= 出典 =

近所で飼われている噛み癖のある犬が、今月(まだ7日…)に入ってから、わが家のお隣さん3人に傷を負わせる事件が起きました。
噛まれた状況は、3人ともまるで同じ。バス停から自宅までのスロープを歩いていたら、突然暗闇から犬がアタックしてきて、足を噛まれたというのでコワイ。
あいにくと、飼い主は反省の色がゼロ。おまけに「私の犬のおかげで、泥棒よけになるから安全に貢献している」などと勘違い発言までする暴走状態。
そこで近所総出で、ペット免許制の法律を頼りに「飼い主と犬を『訓練コース』に再入学させる」嘆願書を出すことを相談していたら、驚愕の事実が明るみに!
- スイス全土での「ペット免許制」は、2017年に撤廃
(講習・訓練参加が義務付けられていた) - 現在では、各州が独自の「ペット免許制」法令を適用
国レベルでのペット免許制が今では適用されないことに、誰も気づかずにいたのです。
そして、私の居住地・ベルン州では、現在のところ訓練コースを義務付ける「法令」なし・・・。
「他の州は、どうなの?」と調べてみたら、やっぱり!
チューリッヒ州にはある(至極当然)。だけど、ベルンよりちょっぴり田舎のフリブール州にまであるじゃない?!
「カタツムリのベルン、いつものように出遅れる」
*ベルンはスイスの首都なのに、生活テンポのすべてが「の〜んびり」していることから、「カタツムリ」の愛称で呼ばれています。
まずスイスの政治システムをカンタンにおさらい
スイス連邦の政府は、26の州と2222地方自治体から成り立ち、州と自治体には、地域ごとに問題解決策を決定する権利があります。
公立大学の学費や小学校での外国語導入の条件も、州によって異なるのは、この自治権によるものです。
スイス全土での【ペット免許制】は2008〜2017年にはあった!
国レベルで義務付けられていた犬の飼い主の講習参加法律が撤廃された理由は、
国の調査で、強制参加を促しても効果があるという証拠がないと明らかになったから。
(あぁ、お役所言葉)
国レベルでのペット免許制度撤廃後、州の法令はバラバラ
連邦全土でのペット免許制度が撤廃されて以来、各州が法令を作成して適用することになっていますが、実態はバラバラ。
これ、スイスの地図です。緑の部分が犬の飼い主への講習を義務づけている州。灰色は法令がない州です。

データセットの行
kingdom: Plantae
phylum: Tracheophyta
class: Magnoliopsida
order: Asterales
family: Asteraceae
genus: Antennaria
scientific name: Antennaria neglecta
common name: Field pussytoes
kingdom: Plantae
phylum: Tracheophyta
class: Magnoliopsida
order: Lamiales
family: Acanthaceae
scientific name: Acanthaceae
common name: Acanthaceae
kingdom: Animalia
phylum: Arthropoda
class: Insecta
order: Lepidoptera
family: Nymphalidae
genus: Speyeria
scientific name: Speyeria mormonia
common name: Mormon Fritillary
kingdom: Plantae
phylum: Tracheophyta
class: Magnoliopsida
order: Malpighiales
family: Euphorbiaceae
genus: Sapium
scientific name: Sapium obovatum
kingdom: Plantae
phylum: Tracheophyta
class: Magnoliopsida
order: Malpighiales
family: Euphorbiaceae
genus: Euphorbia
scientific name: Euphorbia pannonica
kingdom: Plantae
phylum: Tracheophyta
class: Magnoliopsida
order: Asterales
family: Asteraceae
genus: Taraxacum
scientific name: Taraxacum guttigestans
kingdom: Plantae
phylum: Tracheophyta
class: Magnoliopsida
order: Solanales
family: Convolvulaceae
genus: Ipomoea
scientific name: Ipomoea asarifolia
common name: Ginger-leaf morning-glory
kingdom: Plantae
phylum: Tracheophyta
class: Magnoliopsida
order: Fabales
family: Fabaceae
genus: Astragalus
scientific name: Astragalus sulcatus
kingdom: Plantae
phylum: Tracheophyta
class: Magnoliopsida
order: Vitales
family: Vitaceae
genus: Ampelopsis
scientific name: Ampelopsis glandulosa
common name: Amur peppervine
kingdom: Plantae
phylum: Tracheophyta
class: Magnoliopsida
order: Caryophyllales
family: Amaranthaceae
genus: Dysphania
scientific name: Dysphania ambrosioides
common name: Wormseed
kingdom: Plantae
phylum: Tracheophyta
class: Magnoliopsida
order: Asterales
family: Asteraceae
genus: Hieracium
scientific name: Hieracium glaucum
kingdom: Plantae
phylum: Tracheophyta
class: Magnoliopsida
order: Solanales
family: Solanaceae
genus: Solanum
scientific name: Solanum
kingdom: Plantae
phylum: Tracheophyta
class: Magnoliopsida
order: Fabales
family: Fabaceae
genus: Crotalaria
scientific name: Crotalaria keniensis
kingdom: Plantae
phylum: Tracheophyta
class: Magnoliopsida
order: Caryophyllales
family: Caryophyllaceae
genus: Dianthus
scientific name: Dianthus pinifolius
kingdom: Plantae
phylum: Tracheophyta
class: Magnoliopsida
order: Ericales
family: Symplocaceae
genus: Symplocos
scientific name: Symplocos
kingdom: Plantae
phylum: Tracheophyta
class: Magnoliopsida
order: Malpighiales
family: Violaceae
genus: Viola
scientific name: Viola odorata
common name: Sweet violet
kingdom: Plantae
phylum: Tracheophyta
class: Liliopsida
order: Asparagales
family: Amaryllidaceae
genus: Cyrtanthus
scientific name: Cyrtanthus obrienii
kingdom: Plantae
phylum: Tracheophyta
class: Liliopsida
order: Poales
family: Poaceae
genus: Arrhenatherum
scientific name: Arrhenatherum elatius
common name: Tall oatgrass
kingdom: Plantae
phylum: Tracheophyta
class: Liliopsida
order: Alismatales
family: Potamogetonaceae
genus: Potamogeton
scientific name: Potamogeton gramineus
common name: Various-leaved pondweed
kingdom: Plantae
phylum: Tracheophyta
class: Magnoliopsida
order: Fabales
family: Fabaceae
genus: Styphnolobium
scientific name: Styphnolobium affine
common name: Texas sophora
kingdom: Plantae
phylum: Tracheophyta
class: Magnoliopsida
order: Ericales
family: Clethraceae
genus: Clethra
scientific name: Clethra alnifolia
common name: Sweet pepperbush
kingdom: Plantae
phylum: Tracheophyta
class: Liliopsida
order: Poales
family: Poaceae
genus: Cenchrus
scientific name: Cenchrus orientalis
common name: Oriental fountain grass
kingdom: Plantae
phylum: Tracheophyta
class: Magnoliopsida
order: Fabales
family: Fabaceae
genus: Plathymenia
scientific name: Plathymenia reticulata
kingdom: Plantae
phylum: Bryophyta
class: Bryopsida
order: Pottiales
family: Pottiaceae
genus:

= 練習問題 =
[a] ペット免許制についての文章によると、国レベルで義務付けられていた犬の飼い主の講習参加法律が撤廃されたのはなぜか。
[b] ペット免許制についての文章のうち、「スイス連邦の政府は、26の州と」で始まる段落を、主な事実を残して箇条書きにまとめ直せ。
[c] ペット免許制についての文章の内容を二文で要約せよ。

= 解答例 =
[a] 国の調査で、強制参加を促しても効果があるという証拠がないと明らかになったから。

[b]
- スイス連邦の政府は、26の州と2222の地方自治体から成り立つ
- 州と自治体には、地域ごとに問題解決策を決定する権利がある

[c] 近所の噛み癖のある犬が今月お隣さん3人に傷を負わせたため、近所総出で飼い主と犬を訓練コースに再入学させる嘆願書を出す相談をしていたところ、スイス全土でのペット免許制が2017年に撤廃されていたことが明るみに出た。現在は各州が独自の法令を適用しており、チューリッヒ州やフリブール州にはその法令があるが、筆者の住むベルン州には訓練コースを義務付ける法令がない。